[Exercise input]
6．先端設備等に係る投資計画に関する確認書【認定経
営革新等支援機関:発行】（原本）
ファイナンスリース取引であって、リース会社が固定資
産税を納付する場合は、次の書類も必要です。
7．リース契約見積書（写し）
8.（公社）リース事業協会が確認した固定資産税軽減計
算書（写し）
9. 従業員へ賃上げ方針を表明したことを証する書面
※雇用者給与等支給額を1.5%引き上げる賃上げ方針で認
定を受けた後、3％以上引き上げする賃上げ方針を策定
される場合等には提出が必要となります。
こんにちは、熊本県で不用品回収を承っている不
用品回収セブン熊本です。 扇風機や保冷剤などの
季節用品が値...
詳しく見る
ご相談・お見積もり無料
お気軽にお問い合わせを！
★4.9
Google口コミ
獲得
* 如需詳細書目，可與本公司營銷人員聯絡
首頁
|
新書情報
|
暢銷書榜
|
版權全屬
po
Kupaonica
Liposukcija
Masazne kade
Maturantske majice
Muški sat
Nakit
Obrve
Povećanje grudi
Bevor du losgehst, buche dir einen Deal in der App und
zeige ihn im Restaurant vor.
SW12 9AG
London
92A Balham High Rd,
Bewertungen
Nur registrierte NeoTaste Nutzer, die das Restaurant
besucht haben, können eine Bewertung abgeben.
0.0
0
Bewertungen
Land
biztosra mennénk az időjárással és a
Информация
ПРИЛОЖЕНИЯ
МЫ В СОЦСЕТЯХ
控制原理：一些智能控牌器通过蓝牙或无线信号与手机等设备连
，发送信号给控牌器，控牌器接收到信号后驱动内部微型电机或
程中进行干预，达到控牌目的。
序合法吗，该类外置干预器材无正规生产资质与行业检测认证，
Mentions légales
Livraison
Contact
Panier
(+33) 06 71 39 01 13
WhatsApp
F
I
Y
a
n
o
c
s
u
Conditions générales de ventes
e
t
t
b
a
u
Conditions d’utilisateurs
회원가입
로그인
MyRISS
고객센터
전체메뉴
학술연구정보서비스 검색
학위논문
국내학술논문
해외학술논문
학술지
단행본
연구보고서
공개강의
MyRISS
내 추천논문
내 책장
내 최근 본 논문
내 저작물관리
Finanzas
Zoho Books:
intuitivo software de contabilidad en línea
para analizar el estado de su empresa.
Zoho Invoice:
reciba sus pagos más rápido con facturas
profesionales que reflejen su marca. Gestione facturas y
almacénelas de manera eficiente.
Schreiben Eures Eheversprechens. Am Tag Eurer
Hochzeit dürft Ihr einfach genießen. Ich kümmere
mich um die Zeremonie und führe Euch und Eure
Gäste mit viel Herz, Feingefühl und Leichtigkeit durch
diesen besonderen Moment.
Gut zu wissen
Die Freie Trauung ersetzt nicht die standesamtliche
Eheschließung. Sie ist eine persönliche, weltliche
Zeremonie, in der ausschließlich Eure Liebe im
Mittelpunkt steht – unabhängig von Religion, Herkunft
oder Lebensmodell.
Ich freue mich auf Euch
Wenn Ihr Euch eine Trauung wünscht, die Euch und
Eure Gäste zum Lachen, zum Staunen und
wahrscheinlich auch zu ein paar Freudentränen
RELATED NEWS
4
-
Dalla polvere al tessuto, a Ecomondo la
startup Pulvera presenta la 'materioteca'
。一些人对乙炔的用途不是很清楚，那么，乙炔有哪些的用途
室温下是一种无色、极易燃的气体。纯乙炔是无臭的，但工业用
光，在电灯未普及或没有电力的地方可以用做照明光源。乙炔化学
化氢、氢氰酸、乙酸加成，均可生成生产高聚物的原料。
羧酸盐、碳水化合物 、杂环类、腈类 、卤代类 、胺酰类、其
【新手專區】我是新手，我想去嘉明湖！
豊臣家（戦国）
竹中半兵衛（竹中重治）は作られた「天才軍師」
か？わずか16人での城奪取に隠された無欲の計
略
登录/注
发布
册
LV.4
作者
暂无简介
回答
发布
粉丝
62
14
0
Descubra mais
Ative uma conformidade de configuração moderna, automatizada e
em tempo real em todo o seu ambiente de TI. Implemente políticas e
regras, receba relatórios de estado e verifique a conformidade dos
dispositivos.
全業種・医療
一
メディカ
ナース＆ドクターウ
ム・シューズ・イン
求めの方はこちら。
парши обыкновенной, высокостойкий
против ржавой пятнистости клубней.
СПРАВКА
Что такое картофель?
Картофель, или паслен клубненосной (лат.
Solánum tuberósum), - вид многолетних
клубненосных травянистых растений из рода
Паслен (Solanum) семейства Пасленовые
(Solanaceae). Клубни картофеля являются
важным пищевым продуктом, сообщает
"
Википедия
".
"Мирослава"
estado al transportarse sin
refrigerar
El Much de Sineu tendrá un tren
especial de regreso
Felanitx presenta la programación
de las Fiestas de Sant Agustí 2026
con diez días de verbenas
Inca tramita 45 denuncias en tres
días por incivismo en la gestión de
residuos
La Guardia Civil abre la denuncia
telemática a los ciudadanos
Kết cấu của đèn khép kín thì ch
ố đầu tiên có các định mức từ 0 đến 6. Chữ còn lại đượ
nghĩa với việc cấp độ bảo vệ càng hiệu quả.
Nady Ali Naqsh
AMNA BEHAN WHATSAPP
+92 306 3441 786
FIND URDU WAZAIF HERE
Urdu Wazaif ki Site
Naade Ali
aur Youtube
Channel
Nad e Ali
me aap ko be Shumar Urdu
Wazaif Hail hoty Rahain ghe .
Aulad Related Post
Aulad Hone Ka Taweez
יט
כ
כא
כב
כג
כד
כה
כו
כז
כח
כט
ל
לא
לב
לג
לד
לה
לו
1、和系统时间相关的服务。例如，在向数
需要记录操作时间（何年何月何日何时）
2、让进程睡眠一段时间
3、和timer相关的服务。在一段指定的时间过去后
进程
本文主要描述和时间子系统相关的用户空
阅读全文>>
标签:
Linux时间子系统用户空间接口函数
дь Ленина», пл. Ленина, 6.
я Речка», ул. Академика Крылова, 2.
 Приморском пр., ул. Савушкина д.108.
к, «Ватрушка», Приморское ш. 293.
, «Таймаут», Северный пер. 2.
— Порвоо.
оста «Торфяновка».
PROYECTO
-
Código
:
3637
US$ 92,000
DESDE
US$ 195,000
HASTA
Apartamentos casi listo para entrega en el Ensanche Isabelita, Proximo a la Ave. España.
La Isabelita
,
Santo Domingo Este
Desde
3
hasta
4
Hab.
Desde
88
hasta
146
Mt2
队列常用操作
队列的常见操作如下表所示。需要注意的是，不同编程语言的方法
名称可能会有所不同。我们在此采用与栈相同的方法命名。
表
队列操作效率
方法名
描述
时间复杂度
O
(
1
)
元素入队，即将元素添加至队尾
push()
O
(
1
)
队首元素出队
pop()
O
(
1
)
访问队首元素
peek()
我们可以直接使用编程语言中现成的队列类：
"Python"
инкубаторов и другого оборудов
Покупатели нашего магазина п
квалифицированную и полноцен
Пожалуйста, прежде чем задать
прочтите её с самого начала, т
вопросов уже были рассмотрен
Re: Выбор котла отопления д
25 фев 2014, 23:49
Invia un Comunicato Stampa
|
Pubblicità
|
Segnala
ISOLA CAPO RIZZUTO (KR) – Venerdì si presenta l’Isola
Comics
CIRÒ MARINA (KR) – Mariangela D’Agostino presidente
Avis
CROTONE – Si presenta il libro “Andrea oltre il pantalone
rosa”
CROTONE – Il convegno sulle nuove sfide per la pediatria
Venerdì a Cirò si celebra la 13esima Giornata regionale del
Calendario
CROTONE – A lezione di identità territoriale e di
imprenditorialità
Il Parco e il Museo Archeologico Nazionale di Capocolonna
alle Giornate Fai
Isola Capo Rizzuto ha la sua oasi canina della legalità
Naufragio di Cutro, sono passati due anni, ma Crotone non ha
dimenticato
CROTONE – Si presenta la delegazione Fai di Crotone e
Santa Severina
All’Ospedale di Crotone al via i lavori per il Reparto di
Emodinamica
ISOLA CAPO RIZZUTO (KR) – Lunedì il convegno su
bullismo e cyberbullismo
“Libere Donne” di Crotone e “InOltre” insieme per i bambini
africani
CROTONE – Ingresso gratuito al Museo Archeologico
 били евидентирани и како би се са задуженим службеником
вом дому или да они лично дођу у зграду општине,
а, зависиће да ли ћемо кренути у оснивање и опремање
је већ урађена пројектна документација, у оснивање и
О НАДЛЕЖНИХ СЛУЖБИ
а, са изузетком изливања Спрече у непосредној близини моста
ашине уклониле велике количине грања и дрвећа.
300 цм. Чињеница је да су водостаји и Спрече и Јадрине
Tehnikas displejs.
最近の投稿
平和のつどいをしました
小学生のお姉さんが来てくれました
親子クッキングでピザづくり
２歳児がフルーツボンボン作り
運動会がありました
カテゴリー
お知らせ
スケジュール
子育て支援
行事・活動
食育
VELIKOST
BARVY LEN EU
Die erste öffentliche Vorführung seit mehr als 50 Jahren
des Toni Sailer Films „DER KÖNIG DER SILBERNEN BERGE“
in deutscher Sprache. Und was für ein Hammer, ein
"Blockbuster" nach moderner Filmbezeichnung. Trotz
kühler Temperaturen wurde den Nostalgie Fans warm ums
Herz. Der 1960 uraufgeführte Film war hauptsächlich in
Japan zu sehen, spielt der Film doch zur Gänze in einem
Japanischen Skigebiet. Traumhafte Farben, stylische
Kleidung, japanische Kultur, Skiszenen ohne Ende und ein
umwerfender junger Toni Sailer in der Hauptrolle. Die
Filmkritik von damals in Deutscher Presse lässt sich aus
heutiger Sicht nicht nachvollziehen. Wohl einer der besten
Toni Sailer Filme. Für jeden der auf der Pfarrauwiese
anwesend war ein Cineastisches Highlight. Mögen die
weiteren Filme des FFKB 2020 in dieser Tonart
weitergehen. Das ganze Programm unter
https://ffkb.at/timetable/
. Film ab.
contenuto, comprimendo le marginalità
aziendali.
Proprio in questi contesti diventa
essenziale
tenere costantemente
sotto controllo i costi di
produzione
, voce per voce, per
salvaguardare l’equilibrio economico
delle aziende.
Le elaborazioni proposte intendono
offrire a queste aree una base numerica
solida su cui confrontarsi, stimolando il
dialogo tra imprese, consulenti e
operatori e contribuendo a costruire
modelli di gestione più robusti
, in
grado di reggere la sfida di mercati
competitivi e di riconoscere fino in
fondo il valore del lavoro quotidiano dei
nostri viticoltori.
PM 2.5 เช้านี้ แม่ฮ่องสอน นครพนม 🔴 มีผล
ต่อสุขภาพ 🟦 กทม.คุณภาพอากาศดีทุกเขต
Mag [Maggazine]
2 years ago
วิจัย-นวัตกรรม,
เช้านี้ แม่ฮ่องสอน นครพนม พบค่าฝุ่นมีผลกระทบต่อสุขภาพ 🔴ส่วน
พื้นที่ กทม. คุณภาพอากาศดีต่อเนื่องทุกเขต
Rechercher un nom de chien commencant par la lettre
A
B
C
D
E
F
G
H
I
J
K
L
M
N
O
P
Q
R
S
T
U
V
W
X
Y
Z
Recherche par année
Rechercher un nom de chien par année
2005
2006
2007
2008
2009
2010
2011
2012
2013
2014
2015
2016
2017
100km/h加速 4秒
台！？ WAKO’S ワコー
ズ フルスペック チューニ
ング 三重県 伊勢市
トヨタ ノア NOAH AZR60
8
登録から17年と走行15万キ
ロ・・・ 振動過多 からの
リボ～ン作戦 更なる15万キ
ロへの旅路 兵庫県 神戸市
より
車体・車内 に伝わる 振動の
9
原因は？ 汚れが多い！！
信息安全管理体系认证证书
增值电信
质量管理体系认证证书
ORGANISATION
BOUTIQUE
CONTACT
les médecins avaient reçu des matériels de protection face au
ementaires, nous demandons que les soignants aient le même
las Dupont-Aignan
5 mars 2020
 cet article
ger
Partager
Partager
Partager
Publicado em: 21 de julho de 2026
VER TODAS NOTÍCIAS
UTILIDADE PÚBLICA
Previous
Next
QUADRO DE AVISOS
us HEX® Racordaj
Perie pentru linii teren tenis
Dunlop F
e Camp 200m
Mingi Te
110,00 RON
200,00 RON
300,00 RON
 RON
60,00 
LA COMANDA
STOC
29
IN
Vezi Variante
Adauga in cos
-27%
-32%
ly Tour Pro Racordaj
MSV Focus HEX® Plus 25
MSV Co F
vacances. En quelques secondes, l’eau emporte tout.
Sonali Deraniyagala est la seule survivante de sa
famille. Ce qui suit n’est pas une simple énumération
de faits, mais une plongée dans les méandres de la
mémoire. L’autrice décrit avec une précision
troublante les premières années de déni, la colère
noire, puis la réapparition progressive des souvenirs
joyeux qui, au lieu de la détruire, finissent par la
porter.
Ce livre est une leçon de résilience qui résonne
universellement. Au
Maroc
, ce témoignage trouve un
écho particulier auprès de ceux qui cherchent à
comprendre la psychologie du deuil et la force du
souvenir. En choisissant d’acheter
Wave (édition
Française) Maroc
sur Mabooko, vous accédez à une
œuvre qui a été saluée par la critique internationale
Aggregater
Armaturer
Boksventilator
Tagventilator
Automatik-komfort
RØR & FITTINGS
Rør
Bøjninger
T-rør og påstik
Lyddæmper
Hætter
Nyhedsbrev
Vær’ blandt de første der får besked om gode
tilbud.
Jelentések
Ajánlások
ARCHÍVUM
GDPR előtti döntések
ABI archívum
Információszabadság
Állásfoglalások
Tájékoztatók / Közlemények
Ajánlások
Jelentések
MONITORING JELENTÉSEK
[/Exercise input]
◆ Exercise instructions ◆
Format everything from the first line of the items down to the line containing "ご相談・お見積もり無料" as a Markdown table with the columns No. and Line, numbering each row and leaving out blank lines.

◆ Exercise output ◆
| No. | Line |
|---|---|
| 1 | 6．先端設備等に係る投資計画に関する確認書【認定経 |
| 2 | 営革新等支援機関:発行】（原本） |
| 3 | ファイナンスリース取引であって、リース会社が固定資 |
| 4 | 産税を納付する場合は、次の書類も必要です。 |
| 5 | 7．リース契約見積書（写し） |
| 6 | 8.（公社）リース事業協会が確認した固定資産税軽減計 |
| 7 | 算書（写し） |
| 8 | 9. 従業員へ賃上げ方針を表明したことを証する書面 |
| 9 | ※雇用者給与等支給額を1.5%引き上げる賃上げ方針で認 |
| 10 | 定を受けた後、3％以上引き上げする賃上げ方針を策定 |
| 11 | される場合等には提出が必要となります。 |
| 12 | こんにちは、熊本県で不用品回収を承っている不 |
| 13 | 用品回収セブン熊本です。 扇風機や保冷剤などの |
| 14 | 季節用品が値... |
| 15 | 詳しく見る |
| 16 | ご相談・お見積もり無料 |